-- RECORDS PROVIDED follows --
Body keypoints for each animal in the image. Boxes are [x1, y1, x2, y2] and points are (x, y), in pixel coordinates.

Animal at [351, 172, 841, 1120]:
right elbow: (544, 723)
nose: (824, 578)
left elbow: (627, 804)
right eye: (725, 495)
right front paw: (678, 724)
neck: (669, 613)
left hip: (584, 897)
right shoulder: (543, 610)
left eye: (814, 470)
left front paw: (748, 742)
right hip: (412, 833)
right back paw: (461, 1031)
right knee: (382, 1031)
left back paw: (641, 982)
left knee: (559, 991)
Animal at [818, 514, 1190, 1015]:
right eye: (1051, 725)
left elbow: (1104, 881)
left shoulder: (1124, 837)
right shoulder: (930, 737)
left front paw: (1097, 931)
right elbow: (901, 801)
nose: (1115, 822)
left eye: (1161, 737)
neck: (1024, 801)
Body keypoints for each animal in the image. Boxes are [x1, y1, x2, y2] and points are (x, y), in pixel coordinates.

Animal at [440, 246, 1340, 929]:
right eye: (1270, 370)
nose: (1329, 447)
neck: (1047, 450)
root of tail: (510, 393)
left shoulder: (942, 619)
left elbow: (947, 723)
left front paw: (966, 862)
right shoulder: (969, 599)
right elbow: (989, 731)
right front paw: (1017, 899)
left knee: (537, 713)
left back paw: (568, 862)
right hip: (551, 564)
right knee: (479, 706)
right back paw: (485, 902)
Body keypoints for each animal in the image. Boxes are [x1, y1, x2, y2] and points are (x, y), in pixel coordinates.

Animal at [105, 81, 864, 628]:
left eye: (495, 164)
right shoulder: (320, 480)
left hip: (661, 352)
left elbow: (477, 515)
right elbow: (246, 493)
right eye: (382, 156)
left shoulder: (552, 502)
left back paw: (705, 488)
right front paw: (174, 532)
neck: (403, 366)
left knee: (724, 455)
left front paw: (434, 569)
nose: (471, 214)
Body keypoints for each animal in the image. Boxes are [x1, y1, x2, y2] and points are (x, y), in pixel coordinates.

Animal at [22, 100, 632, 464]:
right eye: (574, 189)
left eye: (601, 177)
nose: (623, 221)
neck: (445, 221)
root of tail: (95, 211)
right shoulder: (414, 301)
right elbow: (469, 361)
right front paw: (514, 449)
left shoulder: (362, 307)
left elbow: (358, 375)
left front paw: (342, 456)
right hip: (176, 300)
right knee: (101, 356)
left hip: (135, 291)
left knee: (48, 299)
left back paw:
-- RECORDS PROVIDED concluded --
▸ PROBLEM: The complete listing, unchanged, is the expected answer.

▸ FINAL ANSWER:
Body keypoints for each animal in the image. Boxes are [x1, y1, x2, y2] and points are (x, y), in pixel coordinates.

Animal at [351, 172, 841, 1120]:
right elbow: (544, 723)
nose: (824, 578)
left elbow: (627, 804)
right eye: (725, 495)
right front paw: (678, 724)
neck: (669, 613)
left hip: (584, 897)
right shoulder: (543, 610)
left eye: (814, 470)
left front paw: (748, 742)
right hip: (412, 833)
right back paw: (461, 1031)
right knee: (382, 1031)
left back paw: (641, 982)
left knee: (559, 991)
Animal at [818, 514, 1190, 1015]:
right eye: (1051, 725)
left elbow: (1104, 881)
left shoulder: (1124, 837)
right shoulder: (930, 737)
left front paw: (1097, 931)
right elbow: (901, 801)
nose: (1115, 822)
left eye: (1161, 737)
neck: (1024, 801)
Body keypoints for each animal in the image. Boxes are [x1, y1, x2, y2] and points are (x, y), in pixel coordinates.

Animal at [440, 246, 1340, 929]:
right eye: (1270, 370)
nose: (1329, 447)
neck: (1047, 450)
root of tail: (510, 393)
left shoulder: (942, 619)
left elbow: (947, 723)
left front paw: (966, 862)
right shoulder: (969, 599)
right elbow: (989, 731)
right front paw: (1017, 899)
left knee: (537, 713)
left back paw: (568, 862)
right hip: (551, 564)
right knee: (479, 706)
right back paw: (485, 902)
Body keypoints for each animal in the image. Boxes are [x1, y1, x2, y2] and points are (x, y), in pixel coordinates.

Animal at [105, 81, 864, 628]:
left eye: (495, 164)
right shoulder: (320, 480)
left hip: (661, 352)
left elbow: (477, 515)
right elbow: (246, 493)
right eye: (382, 156)
left shoulder: (552, 502)
left back paw: (705, 488)
right front paw: (174, 532)
neck: (403, 366)
left knee: (724, 455)
left front paw: (434, 569)
nose: (471, 214)
Body keypoints for each animal in the image. Boxes are [x1, y1, x2, y2] and points are (x, y), in pixel coordinates.

Animal at [22, 100, 632, 464]:
right eye: (574, 189)
left eye: (601, 177)
nose: (623, 221)
neck: (445, 221)
root of tail: (95, 211)
right shoulder: (414, 301)
right elbow: (469, 361)
right front paw: (514, 449)
left shoulder: (362, 307)
left elbow: (358, 375)
left front paw: (342, 456)
right hip: (176, 300)
right knee: (101, 356)
left hip: (135, 291)
left knee: (48, 299)
left back paw:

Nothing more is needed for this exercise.